Se quedó en silencio, era verdad. La mano de Pablo le desabotonó la camisa exponiendo los pechos en medio de la carretera.

– Pablo, por favor, no…- Calla, te voy a dar lo que te mereces.

Empezó a ver como los pasajeros de otros vehículos la observaban e intentaba taparse. Aprovechando un semáforo Pablo le enmanilló los brazos por detrás del asiento del copiloto y le introdujo un pequeño vibrador en el coño.

Lucía no podía cubrirse, estaba totalmente expuesta, y lo peor era que lo disfrutaba. Pablo accionaba el vibrador con un pequeño mando y le profirió varios orgasmos a la muchacha. Había bajado las ventanillas y todos la oían, pero ella estaba en estado placentero y no era consciente.

Ya no podía más y no se percató de que habían llegado a su destino. Él la liberó, le abotonó el vestido y la condujo hacia un centro de estética.

– Don Pablo, ¿En qué podemos servirle?- Hola Maca, necesito que la depiléis y un tratamiento de relajación completo.- Muy bien, venga por aquí, señorita.

Lucía se dejaba llevar. La desvistieron y la tumbaron en una camilla boca arriba. Sin darse cuenta empezó a notar como le depilaban su coño. Tenía muy sensible la zona y cada tirón le hacía soltar un gemido. Estaba exhausta y no se percató de que la tumbaron y empezaron a masajearle la espalda. Estaba en la gloria. El masaje fue descendiendo y un dedo se empezó a meter por su raja. Lucía se giró para protestar, pero los labios de Maca lo impidieron.

Maca empezó a comerle la boca apasionadamente y Lucía sin darse cuenta respondió al beso. Pensaba que no era lesbiana, pero le gustaba y estaba muy cachonda.

Fue volteando hasta quedar boca arriba sobre la camilla mientras no dejaba de jugar con su lengua. Macarena fue bajando por su cuerpo, deleitándose con los pezones, chupándolos, mordiéndolos, estrujando el otro pecho… Lucía no paraba de jadear e inconscientemente fue bajando la cabeza de la otra chica hasta su vagina.

No sabía si Macarena era homosexual, pero tenía que reconocer que era una experta en el sexo oral. Le estaba haciendo un cunnilingus impresionante, introduciendo su lengua hasta lo más profundo, devorando todo los rincones, sorbiendo su clítoris… sin olvidar su punto g.
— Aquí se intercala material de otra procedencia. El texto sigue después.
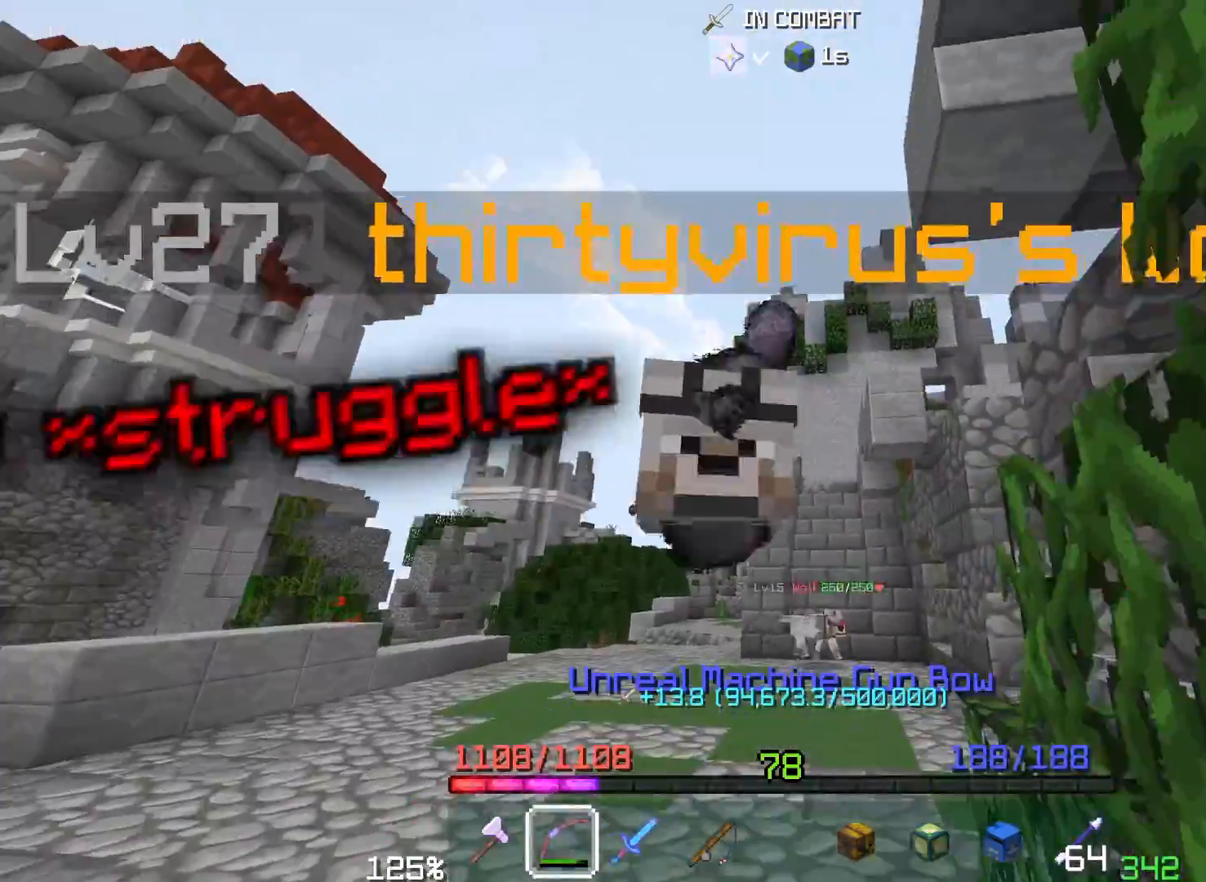
{"keys": ["a"], "mouse": ["right"], "events": [[167, "d", "down"], [383, "d", "up"], [483, "a", "down"]]}
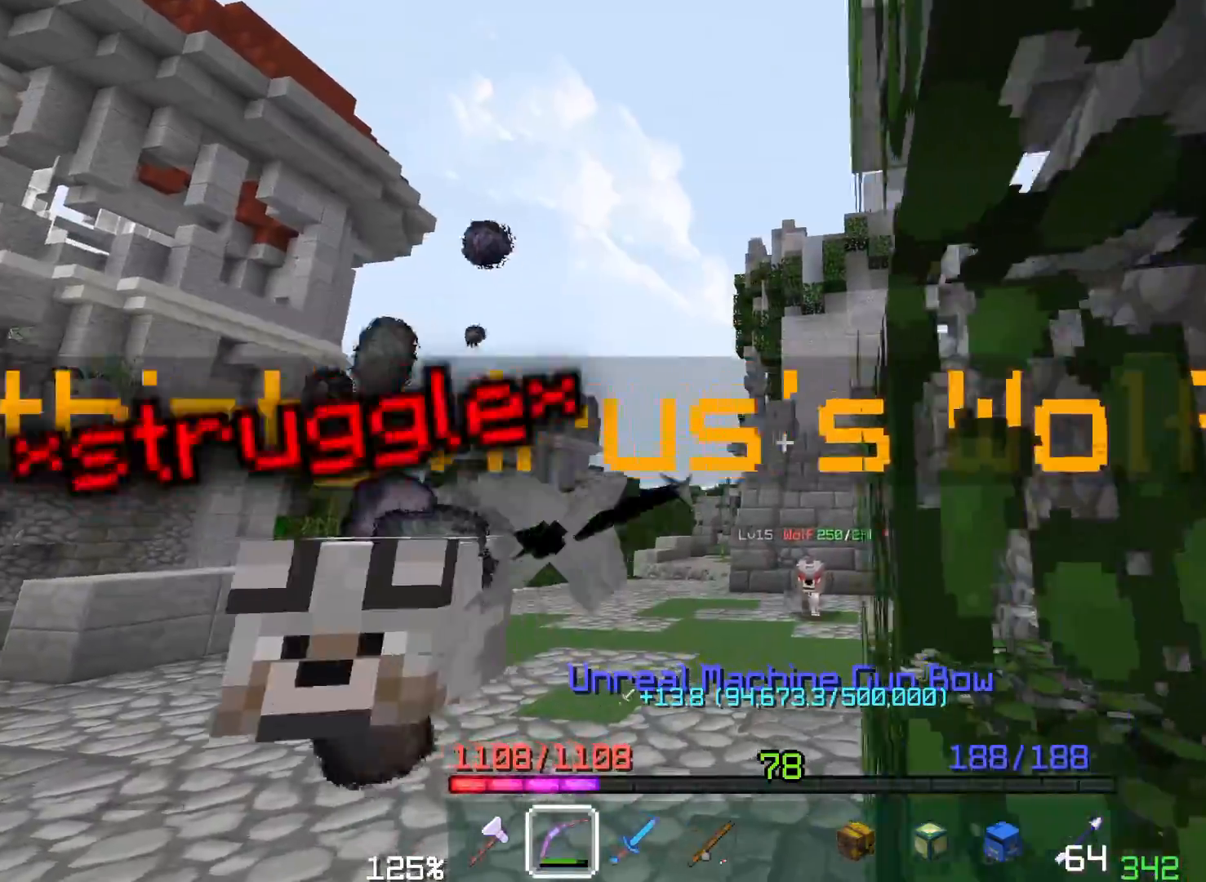
{"keys": [], "mouse": ["right"], "events": [[183, "a", "up"], [250, "mouse_right", "up"], [317, "mouse_right", "down"]]}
Lucía no sabía por qué, pero quería hacer disfrutar a Maca, aunque esta se lo impidió.

– No, princesa, sólo tú.

Los jadeos de Lucía se transformaron casi en gritos y en el momento en que se avecinaba su orgasmo, la esteticién cesó.

– Don Pablo, como a usted le gusta.

Lucía, decepcionada y muy caliente, volvió a subir al coche de Pablo y se dejó conducir hasta su próximo destino: casa de Pablo. En el dormitorio le dio un paquete.

– Póntelo y búscame.

Continuará…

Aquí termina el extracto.